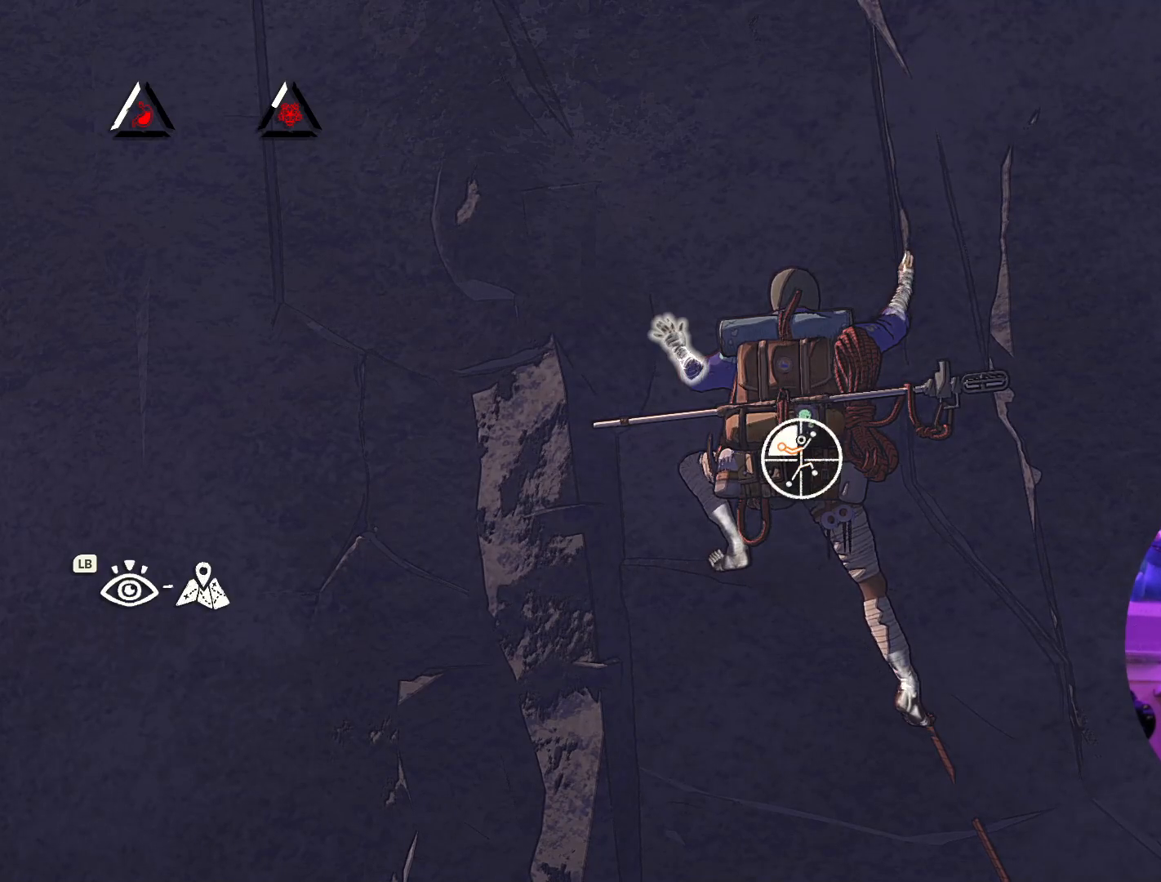
{"dt_ms": 500, "buttons": ["R1", "R2"], "left_stick": "down", "right_stick": "center", "events": [[333, "left_stick", "down"], [500, "R2", "down"]]}
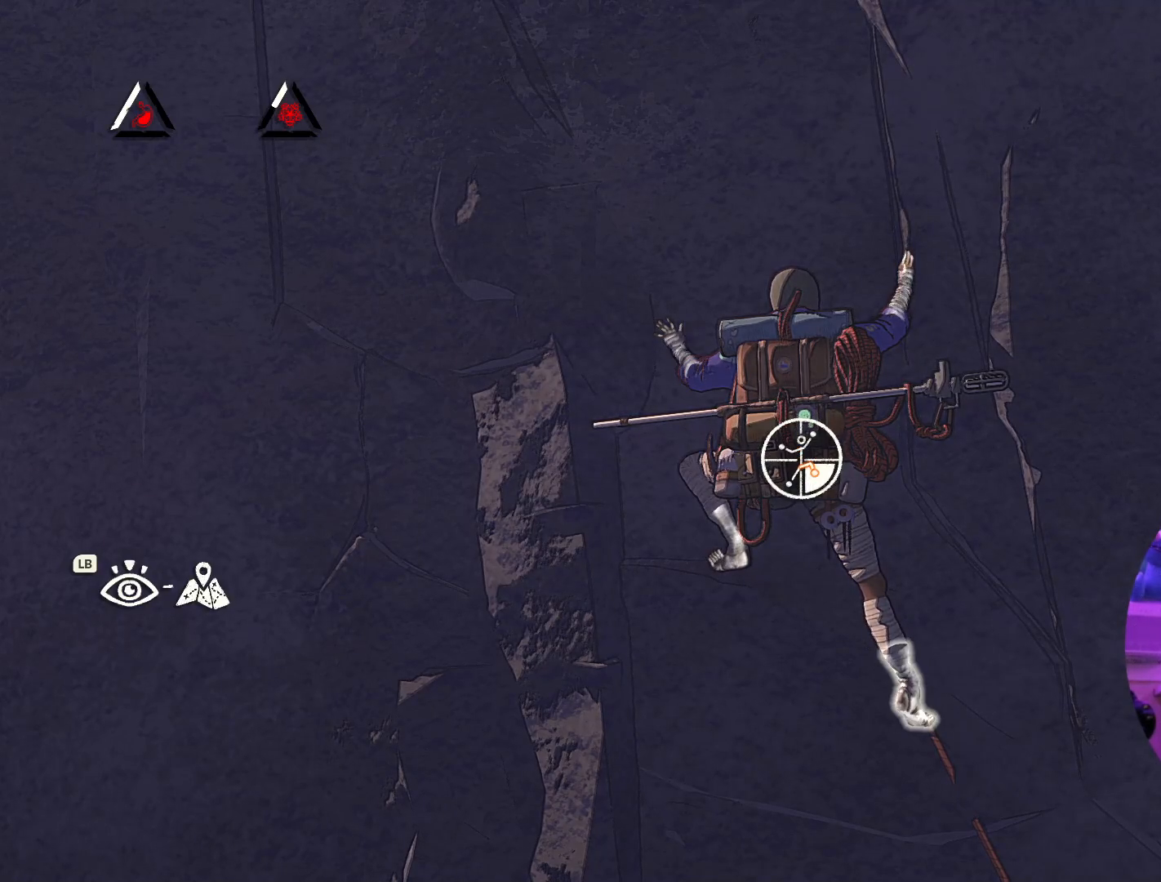
{"dt_ms": 500, "buttons": ["R1"], "left_stick": "center", "right_stick": "center", "events": [[67, "left_stick", "center"], [100, "R2", "up"]]}
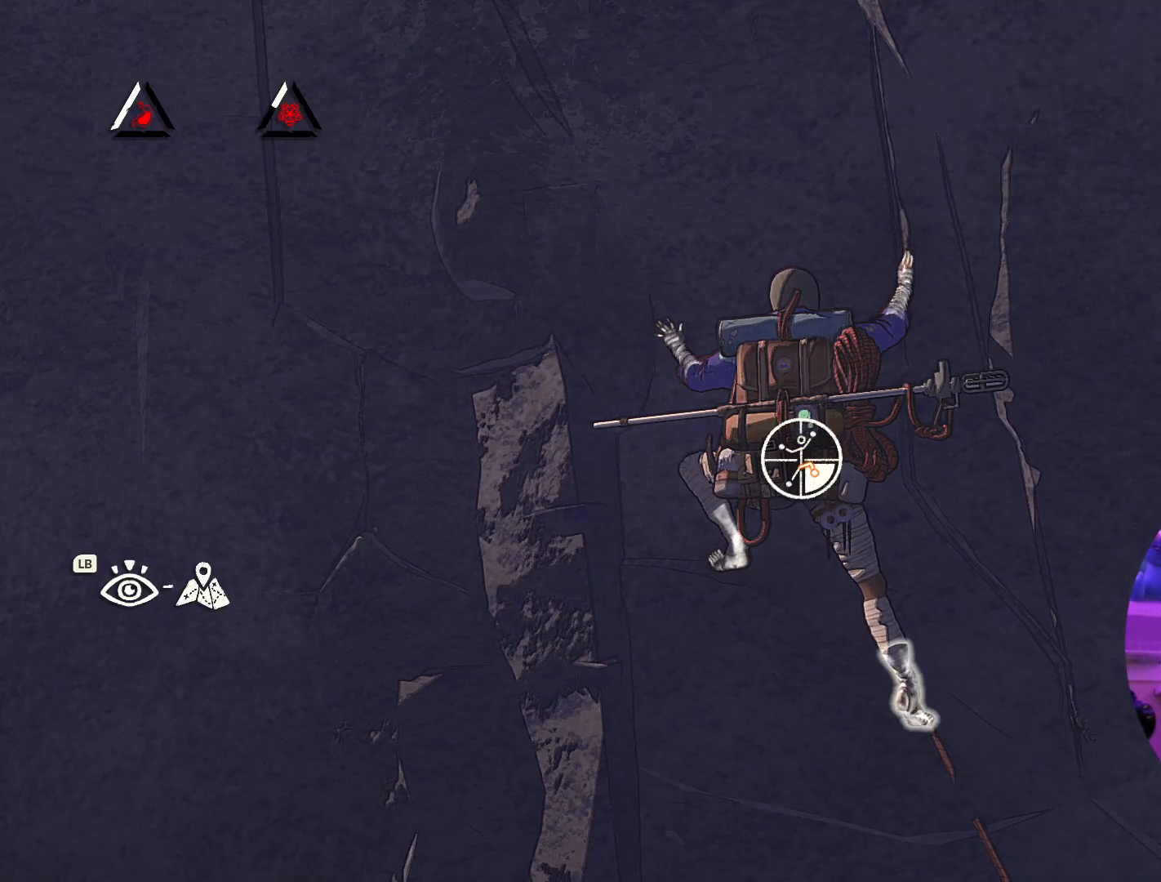
{"dt_ms": 500, "buttons": ["R1"], "left_stick": "center", "right_stick": "center", "events": [[100, "left_stick", "up"], [350, "left_stick", "center"]]}
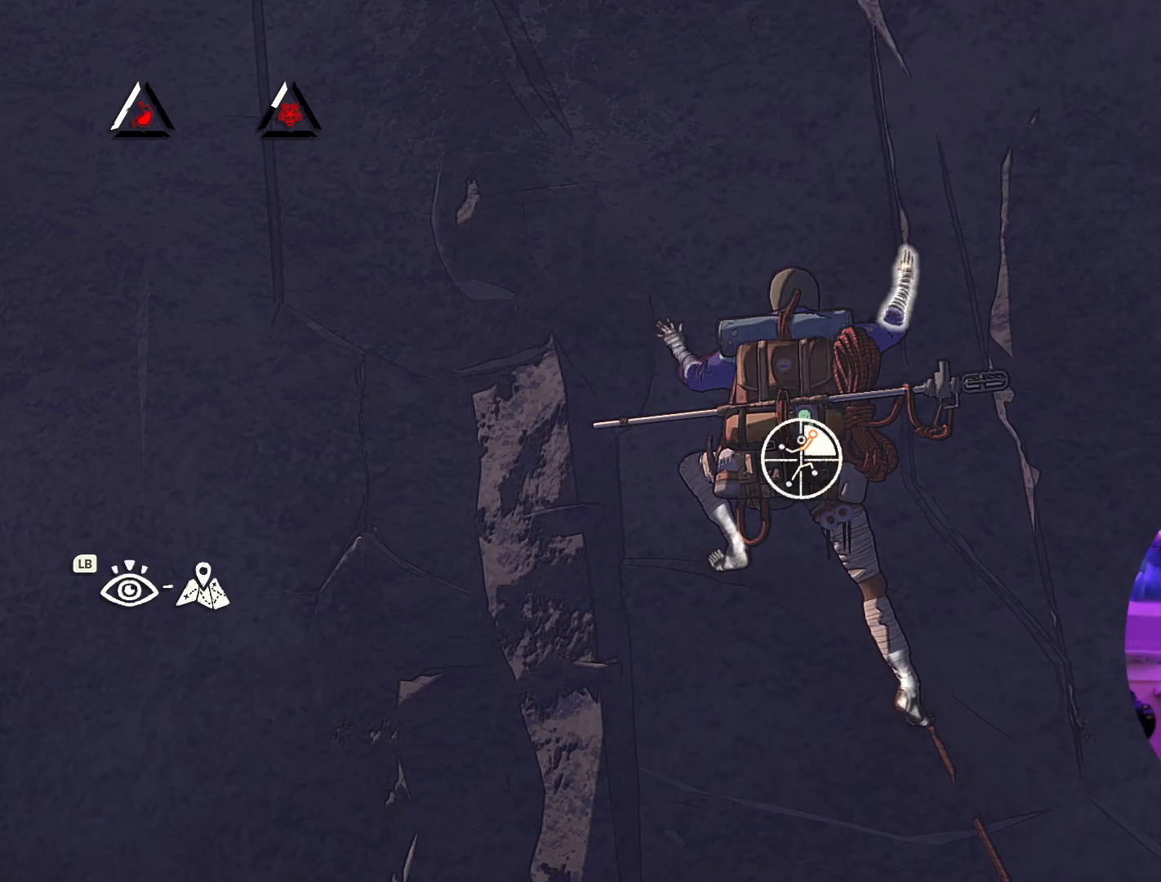
{"dt_ms": 500, "buttons": ["R1"], "left_stick": "center", "right_stick": "center", "events": []}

**WHAT TO WORK ON:** Please set down every line of the data above precisely, dropping the images.

**WRITTEN ANSWER:**
{"dt_ms": 500, "buttons": ["R1", "R2"], "left_stick": "down", "right_stick": "center", "events": [[333, "left_stick", "down"], [500, "R2", "down"]]}
{"dt_ms": 500, "buttons": ["R1"], "left_stick": "center", "right_stick": "center", "events": [[67, "left_stick", "center"], [100, "R2", "up"]]}
{"dt_ms": 500, "buttons": ["R1"], "left_stick": "center", "right_stick": "center", "events": [[100, "left_stick", "up"], [350, "left_stick", "center"]]}
{"dt_ms": 500, "buttons": ["R1"], "left_stick": "center", "right_stick": "center", "events": []}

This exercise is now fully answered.